A APURAÇÃO
A contagem dos votos era o último momento de emocionante expectativa relativo àquela campanha eleitoral.
Eram, pelo menos, três dias de atenções voltadas exclusivamente para um mesmo assunto. Isso quando as eleições eram apenas municipais. População menor e, portanto, número menor de eleitores, época em que pessoas analfabetas não votavam e militares só tinham esse direito a partir de determinada patente. A contagem dos votos, ou a “apuração”, como se dizia, se fazia manualmente, um a um, sob os olhos de um juiz e, sobretudo, dos representantes dos partidos, mais dispostos a questionar do que zagueiro de futebol diante da marcação de um pênalti. Enquanto isso, o pessoal montava plantão ao pé do rádio, mas se não podia de alguma forma desincumbir-se totalmente de algum afazer, deixa o aparelho ligado, altura do som elevada, a uma distância garantida para ouvir a sirene que servia de vinheta para anunciar que o resultado de mais uma urna estava concluído e iria ser divulgado.

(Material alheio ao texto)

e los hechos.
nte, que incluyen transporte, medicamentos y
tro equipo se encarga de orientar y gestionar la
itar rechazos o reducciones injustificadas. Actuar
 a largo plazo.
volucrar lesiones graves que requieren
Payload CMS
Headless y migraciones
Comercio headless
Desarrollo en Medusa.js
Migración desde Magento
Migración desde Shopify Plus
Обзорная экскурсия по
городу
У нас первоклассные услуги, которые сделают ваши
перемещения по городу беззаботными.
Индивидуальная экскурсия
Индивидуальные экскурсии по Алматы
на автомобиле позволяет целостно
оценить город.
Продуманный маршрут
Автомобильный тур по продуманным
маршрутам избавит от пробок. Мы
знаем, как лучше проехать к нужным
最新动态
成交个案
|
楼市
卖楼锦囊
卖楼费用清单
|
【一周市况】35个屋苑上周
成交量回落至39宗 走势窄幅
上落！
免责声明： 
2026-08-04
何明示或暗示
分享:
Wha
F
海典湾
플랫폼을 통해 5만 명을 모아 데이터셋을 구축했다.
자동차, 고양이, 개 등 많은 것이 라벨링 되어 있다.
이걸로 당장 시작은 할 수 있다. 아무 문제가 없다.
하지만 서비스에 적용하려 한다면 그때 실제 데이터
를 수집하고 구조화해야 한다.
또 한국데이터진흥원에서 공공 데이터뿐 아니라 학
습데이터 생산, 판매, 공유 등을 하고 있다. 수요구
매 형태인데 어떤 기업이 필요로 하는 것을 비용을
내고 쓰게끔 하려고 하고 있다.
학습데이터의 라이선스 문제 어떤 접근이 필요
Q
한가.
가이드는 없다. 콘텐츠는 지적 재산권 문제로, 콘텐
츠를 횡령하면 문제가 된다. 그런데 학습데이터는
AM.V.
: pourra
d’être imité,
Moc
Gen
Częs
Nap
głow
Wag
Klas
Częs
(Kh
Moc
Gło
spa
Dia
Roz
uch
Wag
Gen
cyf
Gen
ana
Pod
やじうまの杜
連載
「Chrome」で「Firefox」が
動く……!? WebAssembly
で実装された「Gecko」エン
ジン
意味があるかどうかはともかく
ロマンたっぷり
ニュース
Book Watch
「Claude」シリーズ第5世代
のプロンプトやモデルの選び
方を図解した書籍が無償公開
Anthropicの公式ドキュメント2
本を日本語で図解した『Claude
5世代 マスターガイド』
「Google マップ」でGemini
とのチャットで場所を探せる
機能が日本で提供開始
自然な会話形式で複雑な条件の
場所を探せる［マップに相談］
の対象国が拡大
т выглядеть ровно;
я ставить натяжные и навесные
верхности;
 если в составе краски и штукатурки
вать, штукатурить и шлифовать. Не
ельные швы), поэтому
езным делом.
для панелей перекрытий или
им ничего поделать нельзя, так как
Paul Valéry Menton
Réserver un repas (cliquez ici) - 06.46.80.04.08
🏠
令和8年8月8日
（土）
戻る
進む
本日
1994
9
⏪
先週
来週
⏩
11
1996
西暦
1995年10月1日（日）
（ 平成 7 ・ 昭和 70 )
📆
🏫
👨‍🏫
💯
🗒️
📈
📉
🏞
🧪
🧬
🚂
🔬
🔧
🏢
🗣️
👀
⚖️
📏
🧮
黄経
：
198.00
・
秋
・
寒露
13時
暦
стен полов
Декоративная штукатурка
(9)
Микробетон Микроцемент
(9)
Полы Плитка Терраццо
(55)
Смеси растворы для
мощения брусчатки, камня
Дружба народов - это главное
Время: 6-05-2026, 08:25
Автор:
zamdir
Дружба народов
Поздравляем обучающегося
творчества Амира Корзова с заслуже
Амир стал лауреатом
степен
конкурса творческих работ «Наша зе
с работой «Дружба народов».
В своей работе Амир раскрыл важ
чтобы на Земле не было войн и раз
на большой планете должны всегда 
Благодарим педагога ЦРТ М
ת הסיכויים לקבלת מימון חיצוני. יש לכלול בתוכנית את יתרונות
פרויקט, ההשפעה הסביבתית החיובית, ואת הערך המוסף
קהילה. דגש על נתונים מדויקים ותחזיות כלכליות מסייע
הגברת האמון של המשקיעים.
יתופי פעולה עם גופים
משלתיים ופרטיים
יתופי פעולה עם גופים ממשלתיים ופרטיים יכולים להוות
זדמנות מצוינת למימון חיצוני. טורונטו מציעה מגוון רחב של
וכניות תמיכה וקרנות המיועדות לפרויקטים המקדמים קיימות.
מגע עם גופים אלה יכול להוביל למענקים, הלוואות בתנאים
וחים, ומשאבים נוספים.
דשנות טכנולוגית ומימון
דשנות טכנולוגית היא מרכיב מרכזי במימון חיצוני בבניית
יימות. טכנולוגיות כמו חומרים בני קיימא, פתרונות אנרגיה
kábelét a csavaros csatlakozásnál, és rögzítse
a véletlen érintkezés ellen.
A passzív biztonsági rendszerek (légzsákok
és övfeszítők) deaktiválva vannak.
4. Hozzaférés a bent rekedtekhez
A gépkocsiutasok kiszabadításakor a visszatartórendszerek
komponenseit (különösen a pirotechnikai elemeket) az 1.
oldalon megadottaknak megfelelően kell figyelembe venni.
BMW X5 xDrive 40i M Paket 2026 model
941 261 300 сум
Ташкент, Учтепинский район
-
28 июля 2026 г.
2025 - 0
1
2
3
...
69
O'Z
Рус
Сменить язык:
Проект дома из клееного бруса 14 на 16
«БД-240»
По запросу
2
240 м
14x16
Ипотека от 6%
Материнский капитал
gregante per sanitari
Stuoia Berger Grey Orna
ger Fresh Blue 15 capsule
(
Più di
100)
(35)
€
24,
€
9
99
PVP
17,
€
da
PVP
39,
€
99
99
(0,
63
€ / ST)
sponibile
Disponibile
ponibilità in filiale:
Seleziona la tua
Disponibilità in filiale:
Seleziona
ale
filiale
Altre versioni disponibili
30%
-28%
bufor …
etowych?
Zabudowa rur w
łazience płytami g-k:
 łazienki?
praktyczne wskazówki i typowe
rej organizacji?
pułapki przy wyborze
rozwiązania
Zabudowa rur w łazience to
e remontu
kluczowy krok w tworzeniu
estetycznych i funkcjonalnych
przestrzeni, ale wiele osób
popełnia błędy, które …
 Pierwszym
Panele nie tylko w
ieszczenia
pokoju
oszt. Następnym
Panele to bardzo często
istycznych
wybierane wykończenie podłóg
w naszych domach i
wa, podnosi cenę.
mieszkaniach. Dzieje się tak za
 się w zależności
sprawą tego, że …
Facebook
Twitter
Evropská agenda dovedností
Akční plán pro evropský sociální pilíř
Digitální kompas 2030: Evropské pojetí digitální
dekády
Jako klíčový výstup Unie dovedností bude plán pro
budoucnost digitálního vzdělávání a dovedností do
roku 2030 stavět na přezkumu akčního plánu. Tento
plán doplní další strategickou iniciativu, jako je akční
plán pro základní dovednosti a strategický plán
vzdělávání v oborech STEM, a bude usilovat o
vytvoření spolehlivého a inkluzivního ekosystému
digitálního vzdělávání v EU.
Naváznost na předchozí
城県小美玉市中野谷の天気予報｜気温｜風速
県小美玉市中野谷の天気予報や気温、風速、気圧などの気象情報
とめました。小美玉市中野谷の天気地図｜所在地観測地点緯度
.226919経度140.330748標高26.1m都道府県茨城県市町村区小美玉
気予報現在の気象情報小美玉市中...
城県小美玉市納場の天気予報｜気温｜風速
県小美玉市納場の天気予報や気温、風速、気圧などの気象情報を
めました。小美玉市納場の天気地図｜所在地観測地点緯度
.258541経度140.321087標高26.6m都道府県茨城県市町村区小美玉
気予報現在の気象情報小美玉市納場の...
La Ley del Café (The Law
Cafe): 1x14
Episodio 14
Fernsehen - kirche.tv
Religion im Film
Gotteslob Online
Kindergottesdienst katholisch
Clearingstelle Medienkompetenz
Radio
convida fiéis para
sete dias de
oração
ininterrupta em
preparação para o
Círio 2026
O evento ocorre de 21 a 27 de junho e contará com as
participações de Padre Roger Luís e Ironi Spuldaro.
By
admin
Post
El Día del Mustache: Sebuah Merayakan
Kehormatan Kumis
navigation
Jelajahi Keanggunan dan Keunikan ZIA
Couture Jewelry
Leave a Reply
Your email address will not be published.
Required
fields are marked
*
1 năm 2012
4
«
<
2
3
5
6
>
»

A sirene era mesma para qualquer emissora de rádio. Ou melhor, era igual para a Rádio Difusora e a Rádio Tapuio, as únicas existentes na cidade de Mossoró, então. O que não era igual era a contabilização geral dos votos. Isso porque cada uma adiantava ou atrasava a divulgação relativa a determinada seção eleitoral, conforme a contagem até aquela urna apresentasse vantagem ou desvantagem, no geral, para os candidatos ligados a cada uma delas. Sabia-se, lógico, que ao final não haveria como fugir da decisão majoritária dos eleitores, mas era preciso manter a moral da tropa e mostrar, ou pelo menos parecer, que se estava vencendo até ali era considerado fundamental.
A contagem dos votos era o último momento de emocionante expectativa relativo àquela campanha, findo o qual restava a alegria passageira para os eleitores do partido bem-sucedido e para os derrotados a expectativa do próximo pleito eleitoral, não sem uma pontada de mágoa com a traição de alguém ou a lamentação de um fato a que se atribuía importância para a derrota.
Fatores que abreviaram a “apuração”, sobretudo a digitalização, eliminaram essa experiência que fazia parte do processo. Novas gerações não saberão o que ela significava para os apaixonados por eleições e por cada lado da disputa. A aceleração cardíaca ao apito da sirene, o primeiro voto apurado, na primeira urna aberta, o resultado na seção onde havia votado, o riso solto ao ouvir o número de votos de seu candidato, o dobro do adversário, em determinada seção, a decepção se o vitorioso era o adversário. Tudo substituído por uma informação curta e seca, de um indiferente computador.